CVMay 23, 2020

Revisiting Street-to-Aerial View Image Geo-localization and Orientation Estimation

arXiv:2005.11592v273 citations
AI Analysis

This addresses geo-localization for applications like navigation and mapping, but it is incremental as it revisits an existing problem with a focus on metric learning and alignment effects.

The paper tackles street-to-aerial image geo-localization by showing that performance depends heavily on alignment assumptions and that metric learning improvements boost results regardless of alignment, outperforming previous works on panorama and cropped datasets and achieving state-of-the-art orientation estimation on CVUSA.

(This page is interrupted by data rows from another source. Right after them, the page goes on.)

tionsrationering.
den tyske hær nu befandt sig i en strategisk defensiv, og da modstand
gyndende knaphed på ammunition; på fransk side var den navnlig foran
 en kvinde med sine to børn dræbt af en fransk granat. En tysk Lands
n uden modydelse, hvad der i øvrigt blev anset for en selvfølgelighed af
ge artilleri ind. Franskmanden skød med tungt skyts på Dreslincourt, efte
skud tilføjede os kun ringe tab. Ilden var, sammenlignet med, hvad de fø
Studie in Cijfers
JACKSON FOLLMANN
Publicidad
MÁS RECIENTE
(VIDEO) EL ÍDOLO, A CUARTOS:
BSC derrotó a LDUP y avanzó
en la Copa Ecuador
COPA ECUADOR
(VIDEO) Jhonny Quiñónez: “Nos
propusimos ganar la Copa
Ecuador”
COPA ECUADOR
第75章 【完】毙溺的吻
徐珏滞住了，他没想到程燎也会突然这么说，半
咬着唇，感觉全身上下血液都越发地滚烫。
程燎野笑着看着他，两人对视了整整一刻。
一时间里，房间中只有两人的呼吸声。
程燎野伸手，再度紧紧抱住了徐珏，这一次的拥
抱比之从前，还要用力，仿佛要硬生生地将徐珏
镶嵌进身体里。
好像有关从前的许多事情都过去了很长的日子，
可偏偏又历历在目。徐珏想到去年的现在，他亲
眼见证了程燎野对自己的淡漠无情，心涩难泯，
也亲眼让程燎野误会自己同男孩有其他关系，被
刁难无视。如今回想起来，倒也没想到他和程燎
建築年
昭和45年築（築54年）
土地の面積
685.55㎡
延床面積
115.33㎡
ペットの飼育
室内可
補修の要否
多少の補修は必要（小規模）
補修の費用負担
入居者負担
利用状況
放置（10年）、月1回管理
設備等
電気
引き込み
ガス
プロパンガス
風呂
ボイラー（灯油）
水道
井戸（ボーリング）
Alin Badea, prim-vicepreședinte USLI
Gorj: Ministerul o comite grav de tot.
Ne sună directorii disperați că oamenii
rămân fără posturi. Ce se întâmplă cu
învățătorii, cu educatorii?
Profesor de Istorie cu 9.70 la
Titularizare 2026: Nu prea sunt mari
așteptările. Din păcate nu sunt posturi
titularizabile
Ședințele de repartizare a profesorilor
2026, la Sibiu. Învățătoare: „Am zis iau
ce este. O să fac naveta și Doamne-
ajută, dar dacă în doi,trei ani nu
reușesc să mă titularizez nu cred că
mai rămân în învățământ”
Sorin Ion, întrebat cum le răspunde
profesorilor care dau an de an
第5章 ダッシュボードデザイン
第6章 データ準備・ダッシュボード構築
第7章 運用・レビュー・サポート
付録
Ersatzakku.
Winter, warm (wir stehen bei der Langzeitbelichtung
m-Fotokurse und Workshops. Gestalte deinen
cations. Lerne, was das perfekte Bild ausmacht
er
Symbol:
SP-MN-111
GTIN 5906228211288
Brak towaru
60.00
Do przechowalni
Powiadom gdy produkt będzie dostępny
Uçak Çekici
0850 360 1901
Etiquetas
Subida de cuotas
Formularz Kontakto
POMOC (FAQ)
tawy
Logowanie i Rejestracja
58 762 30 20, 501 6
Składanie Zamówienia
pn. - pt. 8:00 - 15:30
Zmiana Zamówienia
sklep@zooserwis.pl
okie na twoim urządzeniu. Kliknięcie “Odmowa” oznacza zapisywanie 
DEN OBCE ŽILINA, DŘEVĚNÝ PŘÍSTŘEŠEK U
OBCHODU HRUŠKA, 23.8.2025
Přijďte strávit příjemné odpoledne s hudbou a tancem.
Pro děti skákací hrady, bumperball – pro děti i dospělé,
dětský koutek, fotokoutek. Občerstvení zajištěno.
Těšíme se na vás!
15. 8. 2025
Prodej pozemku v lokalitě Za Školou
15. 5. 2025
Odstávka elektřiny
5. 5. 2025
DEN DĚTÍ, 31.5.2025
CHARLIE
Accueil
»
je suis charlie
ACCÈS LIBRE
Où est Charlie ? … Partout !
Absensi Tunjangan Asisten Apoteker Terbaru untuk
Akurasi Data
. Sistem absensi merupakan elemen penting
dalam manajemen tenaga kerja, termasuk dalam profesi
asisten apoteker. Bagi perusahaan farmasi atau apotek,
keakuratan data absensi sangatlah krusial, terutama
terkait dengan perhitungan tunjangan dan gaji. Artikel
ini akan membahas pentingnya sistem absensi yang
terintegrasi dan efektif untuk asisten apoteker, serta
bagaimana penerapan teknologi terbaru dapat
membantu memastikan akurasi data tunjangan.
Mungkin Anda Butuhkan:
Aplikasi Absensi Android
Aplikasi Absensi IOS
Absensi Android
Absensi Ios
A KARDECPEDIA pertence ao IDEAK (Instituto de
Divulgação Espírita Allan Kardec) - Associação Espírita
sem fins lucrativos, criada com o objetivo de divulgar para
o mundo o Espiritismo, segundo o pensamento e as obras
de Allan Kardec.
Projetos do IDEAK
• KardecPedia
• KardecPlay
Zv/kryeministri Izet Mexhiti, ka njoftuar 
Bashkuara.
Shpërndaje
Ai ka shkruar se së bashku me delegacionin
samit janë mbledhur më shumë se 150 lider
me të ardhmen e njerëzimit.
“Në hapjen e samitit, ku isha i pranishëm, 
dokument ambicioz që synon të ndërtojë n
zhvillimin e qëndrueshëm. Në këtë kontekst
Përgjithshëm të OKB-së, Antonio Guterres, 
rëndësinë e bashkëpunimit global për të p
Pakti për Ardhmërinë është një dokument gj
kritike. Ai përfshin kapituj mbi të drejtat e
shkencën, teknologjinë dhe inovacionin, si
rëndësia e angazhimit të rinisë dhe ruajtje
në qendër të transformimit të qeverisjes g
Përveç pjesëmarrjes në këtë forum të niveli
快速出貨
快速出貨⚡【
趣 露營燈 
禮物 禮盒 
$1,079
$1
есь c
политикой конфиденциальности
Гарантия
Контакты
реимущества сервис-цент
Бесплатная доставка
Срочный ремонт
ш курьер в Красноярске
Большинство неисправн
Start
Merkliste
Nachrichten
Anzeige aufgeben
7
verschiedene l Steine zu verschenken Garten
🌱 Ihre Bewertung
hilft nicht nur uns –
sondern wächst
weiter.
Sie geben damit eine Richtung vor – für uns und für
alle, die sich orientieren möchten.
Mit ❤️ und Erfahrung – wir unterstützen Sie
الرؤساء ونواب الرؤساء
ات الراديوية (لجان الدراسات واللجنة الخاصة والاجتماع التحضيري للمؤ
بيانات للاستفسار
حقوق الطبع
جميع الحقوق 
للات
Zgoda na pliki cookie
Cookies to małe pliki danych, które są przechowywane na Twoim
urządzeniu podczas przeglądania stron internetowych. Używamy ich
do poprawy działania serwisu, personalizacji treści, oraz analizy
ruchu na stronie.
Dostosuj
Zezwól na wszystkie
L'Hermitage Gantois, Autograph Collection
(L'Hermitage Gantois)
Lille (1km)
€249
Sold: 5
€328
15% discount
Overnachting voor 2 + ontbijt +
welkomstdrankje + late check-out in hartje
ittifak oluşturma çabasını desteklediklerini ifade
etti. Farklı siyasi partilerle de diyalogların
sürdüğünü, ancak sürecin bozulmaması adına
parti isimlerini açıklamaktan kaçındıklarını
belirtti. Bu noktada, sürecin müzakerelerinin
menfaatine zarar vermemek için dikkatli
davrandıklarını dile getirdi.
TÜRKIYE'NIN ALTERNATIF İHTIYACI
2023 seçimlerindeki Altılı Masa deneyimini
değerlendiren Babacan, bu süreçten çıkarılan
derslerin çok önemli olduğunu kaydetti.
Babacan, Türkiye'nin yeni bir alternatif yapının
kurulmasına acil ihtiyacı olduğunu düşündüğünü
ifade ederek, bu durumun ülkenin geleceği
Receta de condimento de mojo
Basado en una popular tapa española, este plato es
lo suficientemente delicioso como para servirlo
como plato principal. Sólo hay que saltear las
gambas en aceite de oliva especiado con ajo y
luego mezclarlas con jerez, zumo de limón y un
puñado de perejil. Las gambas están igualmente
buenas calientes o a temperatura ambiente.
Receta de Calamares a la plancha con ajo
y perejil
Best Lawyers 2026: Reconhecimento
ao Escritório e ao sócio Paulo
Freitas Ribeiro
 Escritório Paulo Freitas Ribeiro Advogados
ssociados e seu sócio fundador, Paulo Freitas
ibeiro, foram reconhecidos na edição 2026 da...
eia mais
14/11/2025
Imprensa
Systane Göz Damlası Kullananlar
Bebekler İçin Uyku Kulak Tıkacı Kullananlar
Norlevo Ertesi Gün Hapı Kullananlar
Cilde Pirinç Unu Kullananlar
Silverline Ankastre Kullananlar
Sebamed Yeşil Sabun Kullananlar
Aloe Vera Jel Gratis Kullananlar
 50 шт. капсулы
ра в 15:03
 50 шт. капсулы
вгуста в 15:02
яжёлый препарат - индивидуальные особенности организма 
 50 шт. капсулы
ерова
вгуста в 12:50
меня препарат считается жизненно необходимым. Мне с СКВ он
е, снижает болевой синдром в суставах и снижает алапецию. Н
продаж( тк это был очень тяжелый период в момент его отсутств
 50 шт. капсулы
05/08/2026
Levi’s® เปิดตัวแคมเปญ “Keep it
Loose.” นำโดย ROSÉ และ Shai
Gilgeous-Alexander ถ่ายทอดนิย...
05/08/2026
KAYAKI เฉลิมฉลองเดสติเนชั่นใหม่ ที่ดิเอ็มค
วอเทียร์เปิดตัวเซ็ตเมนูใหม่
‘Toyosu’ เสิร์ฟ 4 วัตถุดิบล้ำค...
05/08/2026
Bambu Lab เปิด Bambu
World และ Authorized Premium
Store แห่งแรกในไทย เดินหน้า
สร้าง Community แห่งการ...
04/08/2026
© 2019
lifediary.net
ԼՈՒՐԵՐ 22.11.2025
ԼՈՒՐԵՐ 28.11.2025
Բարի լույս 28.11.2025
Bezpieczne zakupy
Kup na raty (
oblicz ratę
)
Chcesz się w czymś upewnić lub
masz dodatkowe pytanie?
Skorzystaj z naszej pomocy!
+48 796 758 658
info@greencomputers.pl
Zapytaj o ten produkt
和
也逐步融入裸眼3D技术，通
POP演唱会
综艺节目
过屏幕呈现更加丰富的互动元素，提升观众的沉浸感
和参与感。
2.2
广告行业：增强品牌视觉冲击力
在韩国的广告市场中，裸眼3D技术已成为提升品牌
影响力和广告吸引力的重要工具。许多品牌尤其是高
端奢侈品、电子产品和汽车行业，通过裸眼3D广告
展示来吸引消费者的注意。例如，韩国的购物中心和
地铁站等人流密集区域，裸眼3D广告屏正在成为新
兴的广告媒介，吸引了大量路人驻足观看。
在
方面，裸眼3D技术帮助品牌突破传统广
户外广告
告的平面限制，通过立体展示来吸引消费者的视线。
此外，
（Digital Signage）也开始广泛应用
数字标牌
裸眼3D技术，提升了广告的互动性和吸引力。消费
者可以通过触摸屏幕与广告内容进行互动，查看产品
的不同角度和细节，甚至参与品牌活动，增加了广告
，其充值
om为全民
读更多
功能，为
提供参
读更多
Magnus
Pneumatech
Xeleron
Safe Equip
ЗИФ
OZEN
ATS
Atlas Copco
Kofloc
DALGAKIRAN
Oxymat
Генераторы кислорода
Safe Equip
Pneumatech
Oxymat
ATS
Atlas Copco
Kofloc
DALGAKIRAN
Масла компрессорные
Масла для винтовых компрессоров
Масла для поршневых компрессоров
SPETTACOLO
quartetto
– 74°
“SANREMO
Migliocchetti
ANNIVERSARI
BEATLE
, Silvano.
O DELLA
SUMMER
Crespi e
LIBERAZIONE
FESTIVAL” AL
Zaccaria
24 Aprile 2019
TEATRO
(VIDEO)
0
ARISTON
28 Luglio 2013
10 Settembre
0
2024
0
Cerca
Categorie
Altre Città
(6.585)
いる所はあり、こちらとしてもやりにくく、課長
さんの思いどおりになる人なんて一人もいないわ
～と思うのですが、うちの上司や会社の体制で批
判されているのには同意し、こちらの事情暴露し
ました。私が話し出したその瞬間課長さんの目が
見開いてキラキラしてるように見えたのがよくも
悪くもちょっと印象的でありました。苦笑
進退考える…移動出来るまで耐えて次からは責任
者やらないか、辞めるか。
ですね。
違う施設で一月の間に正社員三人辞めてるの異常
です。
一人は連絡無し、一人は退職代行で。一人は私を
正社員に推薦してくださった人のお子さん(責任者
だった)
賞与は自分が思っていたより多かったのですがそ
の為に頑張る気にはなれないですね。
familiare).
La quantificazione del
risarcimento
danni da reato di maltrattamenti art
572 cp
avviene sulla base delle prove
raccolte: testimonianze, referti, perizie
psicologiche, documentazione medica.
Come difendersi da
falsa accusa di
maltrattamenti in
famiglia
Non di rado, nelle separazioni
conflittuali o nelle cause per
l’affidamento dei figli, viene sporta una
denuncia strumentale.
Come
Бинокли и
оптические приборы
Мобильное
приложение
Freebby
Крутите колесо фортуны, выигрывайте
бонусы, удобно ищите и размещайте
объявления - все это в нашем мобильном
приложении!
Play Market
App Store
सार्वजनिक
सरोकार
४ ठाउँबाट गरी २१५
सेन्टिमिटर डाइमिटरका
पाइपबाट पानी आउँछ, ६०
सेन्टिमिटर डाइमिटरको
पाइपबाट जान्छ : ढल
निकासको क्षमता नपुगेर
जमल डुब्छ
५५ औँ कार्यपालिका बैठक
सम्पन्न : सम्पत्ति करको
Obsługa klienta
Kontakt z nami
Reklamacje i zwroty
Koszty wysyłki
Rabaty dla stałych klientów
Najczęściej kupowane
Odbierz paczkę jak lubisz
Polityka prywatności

Street-to-aerial image geo-localization, which matches a query street-view image to the GPS-tagged aerial images in a reference set, has attracted increasing attention recently. In this paper, we revisit this problem and point out the ignored issue about image alignment information. We show that the performance of a simple Siamese network is highly dependent on the alignment setting and the comparison of previous works can be unfair if they have different assumptions. Instead of focusing on the feature extraction under the alignment assumption, we show that improvements in metric learning techniques significantly boost the performance regardless of the alignment. Without leveraging the alignment information, our pipeline outperforms previous works on both panorama and cropped datasets. Furthermore, we conduct visualization to help understand the learned model and the effect of alignment information using Grad-CAM. With our discovery on the approximate rotation-invariant activation maps, we propose a novel method to estimate the orientation/alignment between a pair of cross-view images with unknown alignment information. It achieves state-of-the-art results on the CVUSA dataset.